Past Exhibition

Happy Trail

The Shiseido Gallery will host the exhibition “Happy Trail,” a collaborative project by Yutaka Sone, Damon McCarthy and Eric Allaway.

Three individuals, who each have different professions but are connected by a tight friendship with their mutual love for ski, have come together to create their own handmade skis. "Happy Trail" is a documentary work that traces their entire process by which they make their skis and how they attempt to ski down real slopes using those skis. The summer gallery will transform into the ski-making workshop, while the documentary film tracing the year-long process will be shown on the gallery walls.

Yutaka Sone, who is currently representing the Japanese Pavilion at the Venice Biennale, has been living in Los Angeles since 2000. Since, he has taken up characteristic elements of the West Coast such as the freeway and beaches in his art works. His work "Jungle Island," which is now on show at the LA Museum of Contemporary Art, The Geffen Contemporary, situates marble sculptures of the LA freeway interchanges within an artificial tropical forest. As visitors wedge their ways through the dense forest, they confront yet another chaotic milieu (i.e., a jungle), packed with cars and people. The installation draws viewers into a doubly mesmerizing situation.

Another work that Sone created after moving to Los Angeles was "A Beautiful Day," which stemmed from a Sculpture Class that Sone taught at UCLA. Sone had his students make skis and surfboards from scratch, and use them all in one day, taking advantage of the climatic diversity of California. "Happy Trail" is a project that expands this idea, of attempting to express through video and installation, the process by which the three try to ski without the employment of ready-made materials.

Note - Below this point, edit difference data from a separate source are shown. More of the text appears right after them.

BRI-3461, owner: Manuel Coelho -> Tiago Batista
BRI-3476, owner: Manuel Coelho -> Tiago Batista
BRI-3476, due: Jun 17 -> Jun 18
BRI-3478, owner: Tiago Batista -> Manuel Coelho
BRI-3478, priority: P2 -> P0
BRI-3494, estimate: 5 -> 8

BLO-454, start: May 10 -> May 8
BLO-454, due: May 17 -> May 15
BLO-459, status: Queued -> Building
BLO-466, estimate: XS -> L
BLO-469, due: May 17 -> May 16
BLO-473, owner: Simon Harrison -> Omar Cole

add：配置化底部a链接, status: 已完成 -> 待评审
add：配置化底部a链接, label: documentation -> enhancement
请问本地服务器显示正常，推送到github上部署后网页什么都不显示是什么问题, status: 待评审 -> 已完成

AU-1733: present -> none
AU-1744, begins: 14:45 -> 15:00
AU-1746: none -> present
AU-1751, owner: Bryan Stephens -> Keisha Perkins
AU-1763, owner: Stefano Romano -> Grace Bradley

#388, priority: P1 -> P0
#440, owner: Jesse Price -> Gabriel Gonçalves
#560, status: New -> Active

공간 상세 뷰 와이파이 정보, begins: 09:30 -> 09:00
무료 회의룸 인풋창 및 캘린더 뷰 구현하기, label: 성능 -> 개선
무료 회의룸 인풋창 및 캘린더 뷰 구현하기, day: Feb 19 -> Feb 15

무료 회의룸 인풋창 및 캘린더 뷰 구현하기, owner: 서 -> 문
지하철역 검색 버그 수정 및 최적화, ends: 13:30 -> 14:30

Sone, along with filmmaker Damon McCarthy and elementary school teacher Eric Allaway, begin by cutting out sheets of plywood in the form of skis, layering them on top of each other and pressing them together under a handmade press machine. The skis are fabricated through endless trials and errors. While skiing has become a high-tech sport, which nowadays depends on functional and excessively fashionable gear, the three make theirs from simple materials, which they believe is an execution of a very pure act of creation.

Nonetheless, making skis from scratch is an unreasonable act in the first place, and the sometimes humorous and dramatic events that unfold in the video prove the mission to be pregnant with problems and difficulties from the onset. Somewhere along the way, the ultimate goal to ski down real snow with their handmade skis, and the frustrating path to reach that goal seem to be inverted in terms of importance. Consequently, the project may seem less about "leaving a happy trail on fresh snow" but more about "searching for a trail that leads to happiness."

Sone's performance work "Her 19th Foot" was a 19-person bike nearly impossible to ride, which was an apparatus that made the riders realize the true meaning and joy of "moving forward," only because of this difficulty. "Happy Trail" is similar in the way that it is an attempt to visualize the very act of trying something that is inherently impossible and irrational, and the search for the happiness that lies only in the undoubting faith in such an act.